* Records from a dataset
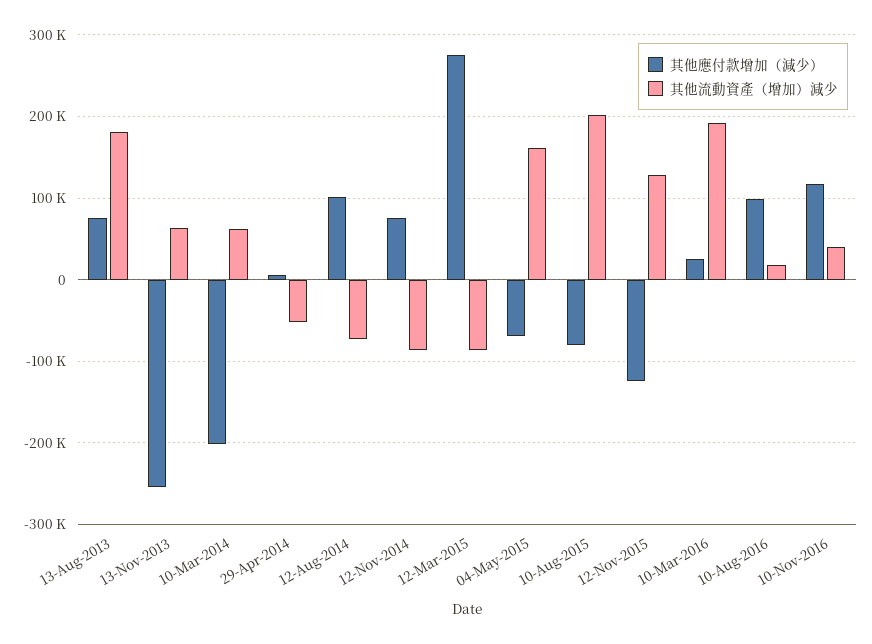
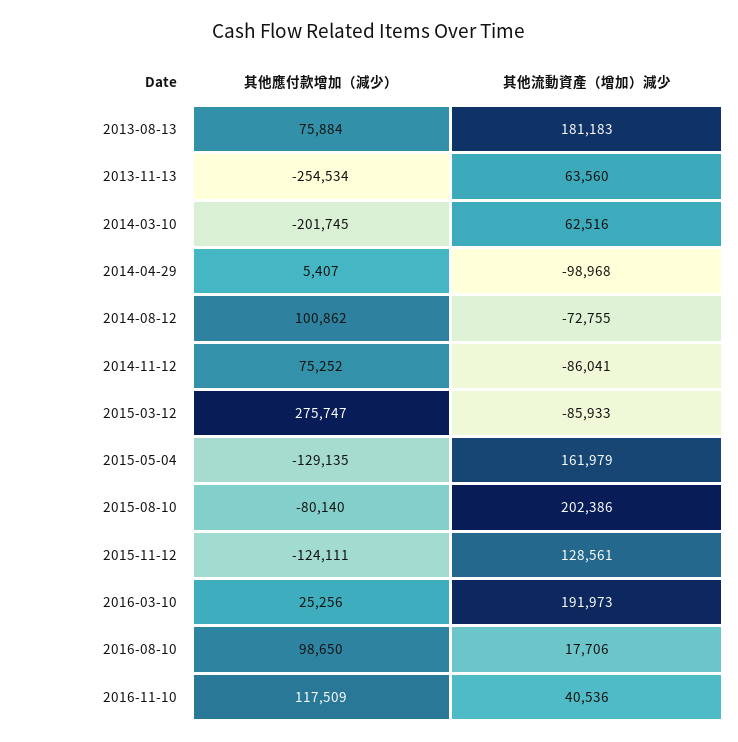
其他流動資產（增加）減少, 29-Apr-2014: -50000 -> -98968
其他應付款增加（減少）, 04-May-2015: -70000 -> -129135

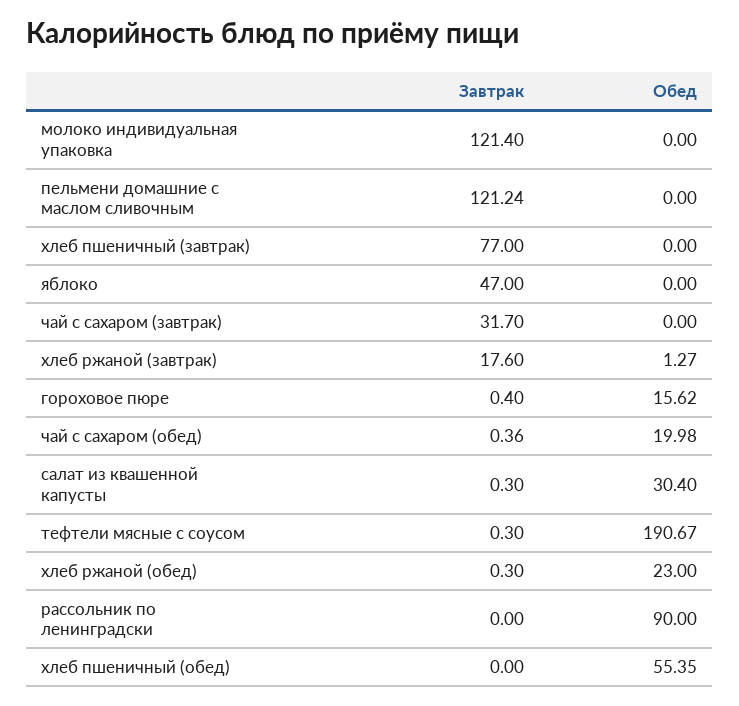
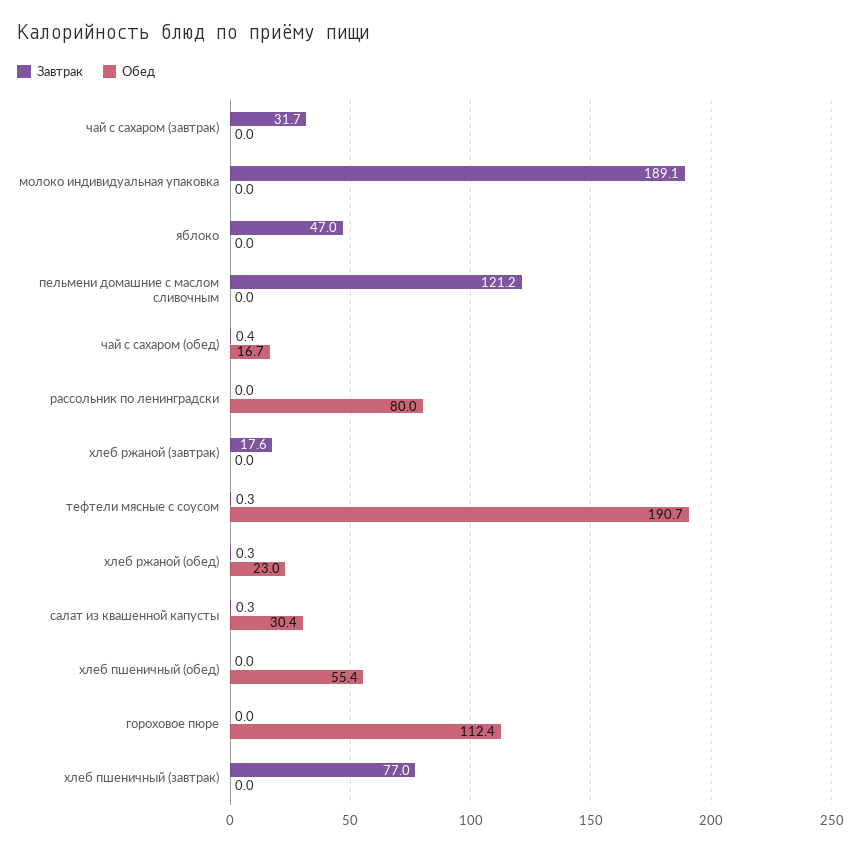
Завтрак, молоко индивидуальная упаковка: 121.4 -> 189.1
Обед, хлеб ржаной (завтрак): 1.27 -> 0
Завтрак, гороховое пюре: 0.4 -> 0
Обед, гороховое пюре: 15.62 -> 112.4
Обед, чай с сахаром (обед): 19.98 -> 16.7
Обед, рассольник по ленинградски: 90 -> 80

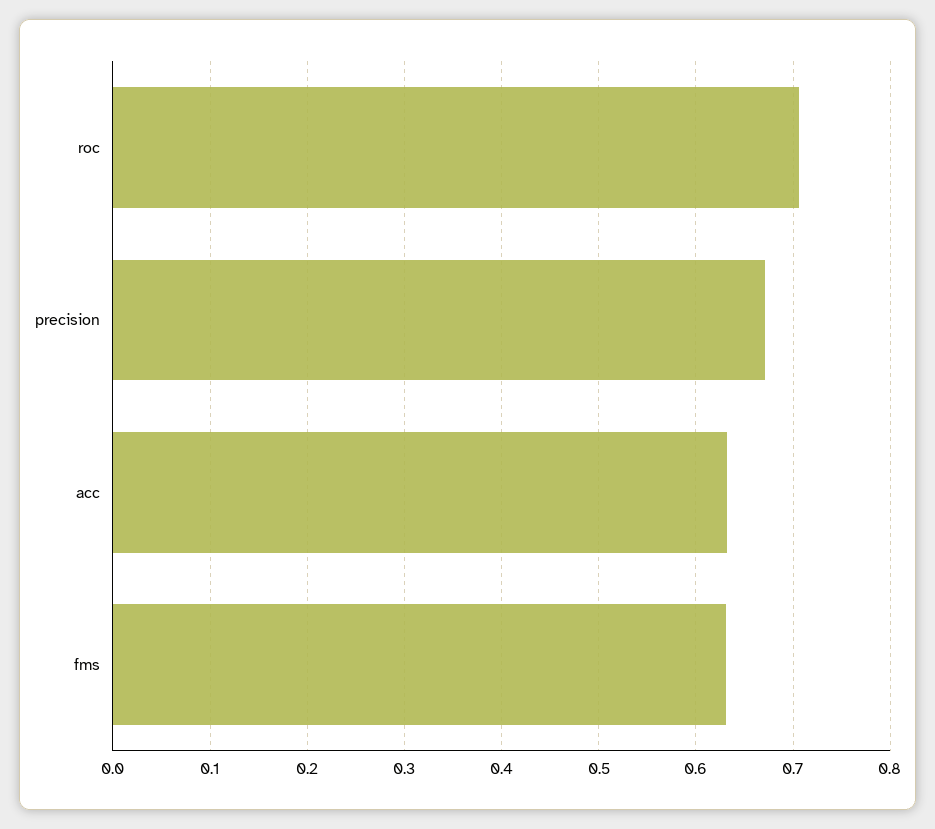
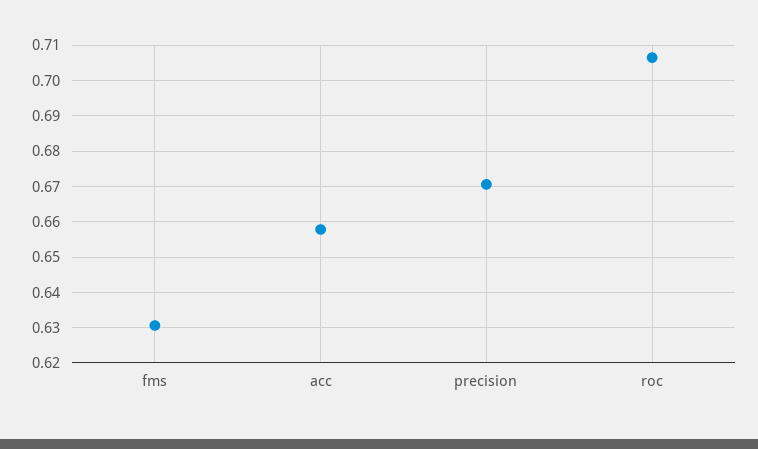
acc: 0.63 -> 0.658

* TASK PROMPT
All entries need to be duplicated exactly, apart from the images.

* SOLUTION TO THE EXERCISE
其他流動資產（增加）減少, 29-Apr-2014: -50000 -> -98968
其他應付款增加（減少）, 04-May-2015: -70000 -> -129135

Завтрак, молоко индивидуальная упаковка: 121.4 -> 189.1
Обед, хлеб ржаной (завтрак): 1.27 -> 0
Завтрак, гороховое пюре: 0.4 -> 0
Обед, гороховое пюре: 15.62 -> 112.4
Обед, чай с сахаром (обед): 19.98 -> 16.7
Обед, рассольник по ленинградски: 90 -> 80

acc: 0.63 -> 0.658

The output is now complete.